**Parts of the exercise:**
**A)** Decide whether each statement below agrees with the passage on the last Chera Perumal. Answer yes or no for each, and quote the deciding words of the passage. (i) The Vikrama Chola inscription dates to 1122 CE. (ii) The mosque at Matayi was built in 1124 CE. (iii) William Logan recorded the incident in 1892.
**B)** According to the passage on the last Chera Perumal, where was the tomb of Abdul Rahman Saimiri located?
**C)** Reproduce verbatim the part of the passage on the last Chera Perumal starting with "This points to" and going on through "of the 12th century.".

There is a inscription of Vikrama Chola dating to 1122 CE which mentions that while the Pandyas took to the Ghats, the Cheras took to the sea. There are other statements in that inscription which have been proven historically and hence there is some truth to the Cheras taking to the sea as well. Historians read this to mean that the last Chera Perumal, who was Rama Kulasekhara, left by sea.  There is a record from another temple which mentions that a garland was offered to the deity for the benefit of Cheramar Rama which meant that the Rama Kulasekhara lived till 1122 CE.
This points to a date much later than the ones mentioned by the Portuguese and Muslim sources. There is more evidence on this front. According to the tradition the Perumal who reached Arabia sent some messengers to preach Islam in Kerala who established ten mosques, of which one is at Matayi. According to an inscription found at that mosque, it was built in 1124 CE, two years after the disappearance of Cheraman Rama Kulasekhara. Since we know the name of the king, it is easy to find references to other kings who were contemporaries and that can help solve the mystery. Two kings mentioned in connection with the last Perumal are  Udaya Varman of Koluttunad and Kavivamsha of the Tulu kingdom. Based on a inscription, Udaya Varman has been dated to the early 12th century and the Alupa King Kavivamsha ruled in the first half of the 12th century.
This complicates the narrative. From the story taking place in the 8th century, we have moved to the 12th century. Now comes another story which throws a spanner into the works. It turns out that this story was known in Arabia as well.  In 1882, William Logan recorded an incident where 15 years back a man came from Arabia soliciting funds for the repair of a mosque and tomb. This tomb, located in Zapahar in the Arabian coast had an inscription which said that it belonged to Abdul Rahman Saimiri, a king of Malabar. The inscription mentions that this man reached in year 212 of the Hijera. The name in the tomb looks like it was a Samuthiri, but there is no such record of a Zamorin traveling abroad and getting converted.

**Supplied entries:**
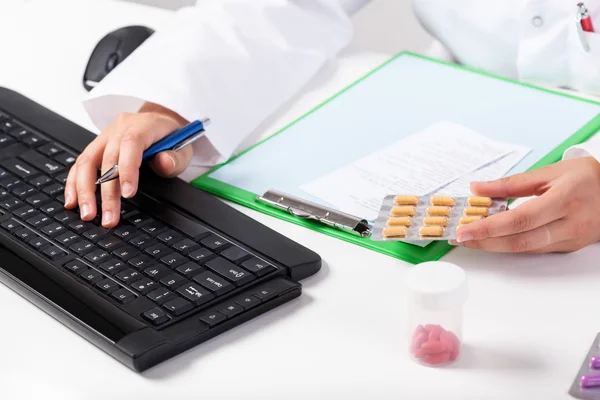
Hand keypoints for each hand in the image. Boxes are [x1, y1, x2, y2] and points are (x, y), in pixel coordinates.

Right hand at [64, 102, 190, 227]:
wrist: (160, 122)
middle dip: (106, 192)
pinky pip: (81, 163)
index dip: (128, 169)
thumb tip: (164, 163)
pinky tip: (73, 201)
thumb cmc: (171, 138)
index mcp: (144, 125)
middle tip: (108, 217)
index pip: (131, 144)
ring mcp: (106, 136)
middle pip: (107, 158)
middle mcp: (121, 127)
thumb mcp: (183, 147)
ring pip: (87, 161)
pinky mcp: (96, 145)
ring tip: (87, 213)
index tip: (127, 194)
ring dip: (84, 190)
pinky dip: (75, 183)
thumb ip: (175, 158)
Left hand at [450, 156, 599, 252]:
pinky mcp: (570, 246)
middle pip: (520, 241)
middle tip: (460, 238)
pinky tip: (494, 239)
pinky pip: (536, 249)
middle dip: (485, 242)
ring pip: (527, 249)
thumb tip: (477, 188)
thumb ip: (511, 183)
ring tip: (471, 239)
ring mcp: (572, 239)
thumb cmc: (586, 177)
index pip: (519, 219)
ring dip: (495, 246)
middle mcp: (571, 223)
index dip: (488, 228)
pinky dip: (511, 245)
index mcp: (565, 199)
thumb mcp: (550, 172)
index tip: (464, 230)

**Per-task answers:**
**A)**
(i) Yes: "dating to 1122 CE"
(ii) Yes: "it was built in 1124 CE"
(iii) No: "In 1882, William Logan recorded an incident"

**B)** In Zapahar on the Arabian coast.

**C)**
This points to a date much later than the ones mentioned by the Portuguese and Muslim sources. There is more evidence on this front. According to the tradition the Perumal who reached Arabia sent some messengers to preach Islam in Kerala who established ten mosques, of which one is at Matayi. According to an inscription found at that mosque, it was built in 1124 CE, two years after the disappearance of Cheraman Rama Kulasekhara. Since we know the name of the king, it is easy to find references to other kings who were contemporaries and that can help solve the mystery. Two kings mentioned in connection with the last Perumal are  Udaya Varman of Koluttunad and Kavivamsha of the Tulu kingdom. Based on a inscription, Udaya Varman has been dated to the early 12th century and the Alupa King Kavivamsha ruled in the first half of the 12th century.